Be very careful, for in a reconciliation stage, relations with the wife may worsen before they improve. The husband should avoid disappointment, despair, and discouragement, and no matter how negative his wife is, he should continue implementing the six-point plan of action. It’s quite normal that the wife will want to test his sincerity, so she may speak to him harshly and disrespectfully in order to test his response. In such a case, it’s critical that he reacts with patience and compassion.
A sincere husband will find his way back to his wife’s heart.

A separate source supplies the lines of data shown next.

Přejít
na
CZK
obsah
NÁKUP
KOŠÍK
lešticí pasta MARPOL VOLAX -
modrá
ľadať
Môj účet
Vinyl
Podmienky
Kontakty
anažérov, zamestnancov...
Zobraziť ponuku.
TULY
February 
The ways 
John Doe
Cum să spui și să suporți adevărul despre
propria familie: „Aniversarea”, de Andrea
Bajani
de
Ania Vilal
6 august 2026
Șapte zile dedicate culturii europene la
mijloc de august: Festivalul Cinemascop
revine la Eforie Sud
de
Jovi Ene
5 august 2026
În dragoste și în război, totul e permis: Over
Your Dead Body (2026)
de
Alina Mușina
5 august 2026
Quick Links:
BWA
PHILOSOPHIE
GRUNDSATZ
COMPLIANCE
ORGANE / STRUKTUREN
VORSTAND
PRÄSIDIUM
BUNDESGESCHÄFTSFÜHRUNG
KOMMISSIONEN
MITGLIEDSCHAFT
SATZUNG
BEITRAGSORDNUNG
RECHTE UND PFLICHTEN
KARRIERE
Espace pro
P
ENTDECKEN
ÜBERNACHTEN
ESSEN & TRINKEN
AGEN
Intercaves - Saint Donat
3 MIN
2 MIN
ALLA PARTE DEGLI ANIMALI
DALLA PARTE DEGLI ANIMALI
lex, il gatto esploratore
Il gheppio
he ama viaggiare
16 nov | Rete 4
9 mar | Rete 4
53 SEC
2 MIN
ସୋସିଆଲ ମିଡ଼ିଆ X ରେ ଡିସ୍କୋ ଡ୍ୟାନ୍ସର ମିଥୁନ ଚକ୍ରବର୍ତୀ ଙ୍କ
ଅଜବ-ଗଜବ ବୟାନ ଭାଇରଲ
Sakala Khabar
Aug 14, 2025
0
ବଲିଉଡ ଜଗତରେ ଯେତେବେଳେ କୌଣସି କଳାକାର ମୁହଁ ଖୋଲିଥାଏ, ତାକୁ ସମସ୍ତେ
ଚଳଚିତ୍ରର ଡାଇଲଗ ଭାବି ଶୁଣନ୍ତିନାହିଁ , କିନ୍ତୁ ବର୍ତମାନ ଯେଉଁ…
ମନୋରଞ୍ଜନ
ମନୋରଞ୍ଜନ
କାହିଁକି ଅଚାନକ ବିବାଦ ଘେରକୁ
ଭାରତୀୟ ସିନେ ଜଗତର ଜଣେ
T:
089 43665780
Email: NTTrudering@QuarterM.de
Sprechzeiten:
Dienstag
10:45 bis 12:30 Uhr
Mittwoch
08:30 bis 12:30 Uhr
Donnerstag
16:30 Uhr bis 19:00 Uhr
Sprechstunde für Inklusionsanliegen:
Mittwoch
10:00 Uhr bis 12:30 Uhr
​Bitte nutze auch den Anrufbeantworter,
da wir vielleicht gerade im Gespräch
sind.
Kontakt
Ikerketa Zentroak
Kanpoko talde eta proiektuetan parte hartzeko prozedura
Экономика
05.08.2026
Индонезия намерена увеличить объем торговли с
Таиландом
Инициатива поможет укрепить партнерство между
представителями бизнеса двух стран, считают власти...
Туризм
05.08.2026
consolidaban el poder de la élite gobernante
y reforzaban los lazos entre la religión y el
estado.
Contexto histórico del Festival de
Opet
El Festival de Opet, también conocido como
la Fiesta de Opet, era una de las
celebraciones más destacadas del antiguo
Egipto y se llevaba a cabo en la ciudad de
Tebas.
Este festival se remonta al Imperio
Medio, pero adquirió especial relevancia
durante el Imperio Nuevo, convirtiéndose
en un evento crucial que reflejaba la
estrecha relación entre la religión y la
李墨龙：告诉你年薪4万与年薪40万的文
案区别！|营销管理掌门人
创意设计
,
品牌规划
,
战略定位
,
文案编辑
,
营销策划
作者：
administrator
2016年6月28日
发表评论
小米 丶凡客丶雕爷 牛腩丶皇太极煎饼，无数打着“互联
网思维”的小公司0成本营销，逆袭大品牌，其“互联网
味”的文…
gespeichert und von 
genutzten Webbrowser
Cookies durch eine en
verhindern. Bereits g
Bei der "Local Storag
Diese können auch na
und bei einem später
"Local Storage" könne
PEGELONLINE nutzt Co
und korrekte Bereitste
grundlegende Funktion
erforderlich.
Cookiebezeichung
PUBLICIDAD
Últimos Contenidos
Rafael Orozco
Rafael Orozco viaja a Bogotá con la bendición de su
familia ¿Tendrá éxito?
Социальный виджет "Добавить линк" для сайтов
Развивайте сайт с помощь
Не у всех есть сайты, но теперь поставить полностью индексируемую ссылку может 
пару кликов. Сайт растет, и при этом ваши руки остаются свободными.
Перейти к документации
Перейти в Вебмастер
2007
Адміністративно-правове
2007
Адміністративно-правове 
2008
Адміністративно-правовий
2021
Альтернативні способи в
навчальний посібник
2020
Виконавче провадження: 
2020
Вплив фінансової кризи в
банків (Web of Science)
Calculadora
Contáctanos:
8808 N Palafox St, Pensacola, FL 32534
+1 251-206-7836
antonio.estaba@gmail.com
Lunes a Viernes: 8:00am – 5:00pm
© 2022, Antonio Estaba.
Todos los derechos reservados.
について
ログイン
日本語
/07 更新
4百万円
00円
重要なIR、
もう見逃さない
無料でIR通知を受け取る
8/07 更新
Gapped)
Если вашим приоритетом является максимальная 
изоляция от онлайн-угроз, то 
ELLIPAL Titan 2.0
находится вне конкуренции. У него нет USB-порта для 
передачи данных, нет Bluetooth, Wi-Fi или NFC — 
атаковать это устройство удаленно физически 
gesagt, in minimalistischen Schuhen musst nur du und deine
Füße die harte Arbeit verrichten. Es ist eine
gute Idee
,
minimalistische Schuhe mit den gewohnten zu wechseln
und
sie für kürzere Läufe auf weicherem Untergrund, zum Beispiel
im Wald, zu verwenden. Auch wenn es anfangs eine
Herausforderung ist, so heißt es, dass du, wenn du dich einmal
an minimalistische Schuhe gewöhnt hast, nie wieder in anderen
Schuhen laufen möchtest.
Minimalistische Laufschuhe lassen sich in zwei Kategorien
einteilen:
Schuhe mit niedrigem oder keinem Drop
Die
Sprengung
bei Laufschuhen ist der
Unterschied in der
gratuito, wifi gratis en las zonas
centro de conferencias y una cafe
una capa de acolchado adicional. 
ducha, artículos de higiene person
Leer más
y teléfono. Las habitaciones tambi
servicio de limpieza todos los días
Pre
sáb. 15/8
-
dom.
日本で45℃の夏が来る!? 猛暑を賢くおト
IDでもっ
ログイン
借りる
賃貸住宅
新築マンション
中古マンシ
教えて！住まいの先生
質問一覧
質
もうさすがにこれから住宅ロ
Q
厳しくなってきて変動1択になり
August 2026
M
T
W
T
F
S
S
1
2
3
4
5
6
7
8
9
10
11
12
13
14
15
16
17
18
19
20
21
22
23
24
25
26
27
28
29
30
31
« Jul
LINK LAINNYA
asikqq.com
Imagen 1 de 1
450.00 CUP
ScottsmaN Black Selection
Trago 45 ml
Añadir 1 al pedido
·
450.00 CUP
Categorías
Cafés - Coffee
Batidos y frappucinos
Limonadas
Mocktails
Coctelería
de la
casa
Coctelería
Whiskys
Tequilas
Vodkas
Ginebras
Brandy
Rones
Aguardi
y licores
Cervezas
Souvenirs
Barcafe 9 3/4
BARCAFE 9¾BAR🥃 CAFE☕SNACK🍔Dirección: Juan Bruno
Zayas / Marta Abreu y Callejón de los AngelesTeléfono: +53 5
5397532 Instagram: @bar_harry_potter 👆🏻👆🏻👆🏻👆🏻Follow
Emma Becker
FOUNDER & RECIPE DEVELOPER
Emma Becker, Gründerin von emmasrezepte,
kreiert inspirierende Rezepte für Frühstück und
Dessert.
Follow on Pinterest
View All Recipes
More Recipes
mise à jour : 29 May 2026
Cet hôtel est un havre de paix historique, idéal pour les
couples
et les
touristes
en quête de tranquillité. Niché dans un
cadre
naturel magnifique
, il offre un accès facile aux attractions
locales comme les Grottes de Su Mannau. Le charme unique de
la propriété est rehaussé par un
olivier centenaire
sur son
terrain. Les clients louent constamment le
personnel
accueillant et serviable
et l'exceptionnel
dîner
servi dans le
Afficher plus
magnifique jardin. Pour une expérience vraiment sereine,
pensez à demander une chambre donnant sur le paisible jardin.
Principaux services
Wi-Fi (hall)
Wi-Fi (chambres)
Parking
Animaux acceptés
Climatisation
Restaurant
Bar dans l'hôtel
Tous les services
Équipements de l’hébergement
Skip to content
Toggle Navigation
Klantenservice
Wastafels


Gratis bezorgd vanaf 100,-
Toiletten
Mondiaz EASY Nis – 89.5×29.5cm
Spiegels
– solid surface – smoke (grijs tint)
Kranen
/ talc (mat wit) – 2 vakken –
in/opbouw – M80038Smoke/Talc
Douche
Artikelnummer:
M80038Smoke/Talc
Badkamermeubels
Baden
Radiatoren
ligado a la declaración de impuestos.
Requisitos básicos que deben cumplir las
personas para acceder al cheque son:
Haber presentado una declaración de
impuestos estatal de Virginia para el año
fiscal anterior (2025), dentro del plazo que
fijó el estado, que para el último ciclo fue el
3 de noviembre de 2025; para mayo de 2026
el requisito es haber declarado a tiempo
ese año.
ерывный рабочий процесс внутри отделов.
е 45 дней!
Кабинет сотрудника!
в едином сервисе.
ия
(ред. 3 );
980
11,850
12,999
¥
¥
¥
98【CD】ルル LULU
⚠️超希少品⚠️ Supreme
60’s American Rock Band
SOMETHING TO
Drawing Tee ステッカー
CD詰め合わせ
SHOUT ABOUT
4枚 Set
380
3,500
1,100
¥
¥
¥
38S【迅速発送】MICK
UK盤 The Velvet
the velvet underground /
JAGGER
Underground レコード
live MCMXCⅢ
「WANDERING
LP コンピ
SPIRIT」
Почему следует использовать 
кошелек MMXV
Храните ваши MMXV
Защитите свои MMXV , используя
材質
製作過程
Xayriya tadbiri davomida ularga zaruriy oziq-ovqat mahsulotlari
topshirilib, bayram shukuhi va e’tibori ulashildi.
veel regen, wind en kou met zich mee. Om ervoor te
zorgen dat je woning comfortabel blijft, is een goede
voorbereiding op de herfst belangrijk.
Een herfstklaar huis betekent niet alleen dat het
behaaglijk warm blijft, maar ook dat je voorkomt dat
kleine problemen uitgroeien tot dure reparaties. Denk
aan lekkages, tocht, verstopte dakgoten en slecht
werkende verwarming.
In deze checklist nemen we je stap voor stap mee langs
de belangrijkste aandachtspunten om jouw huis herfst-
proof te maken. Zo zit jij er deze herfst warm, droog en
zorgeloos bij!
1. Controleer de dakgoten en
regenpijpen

If his efforts are earnest, she’ll want to bring him home, and they’ll be able to build a new and better life together.
In concluding this series, let’s review three important points that are applicable in most of life’s difficult situations:
1. One should make an effort to correct problems at the outset, before they balloon into major crises.
2. The only way to deal with life’s tribulations is by implementing the three principles of emuna, and by amending our ways.
3. With emuna, one learns that even the worst tribulations are for the best.
May Hashem help all of us achieve the radiant home of love and peace of which we’ve always dreamed. Amen.
Disqualifier: This series is designed as food for thought and to provide practical guidelines for emotionally healthy people who are either married or contemplating marriage. It is not a substitute for the professional help required in situations of extreme emotional impairments and/or disturbances.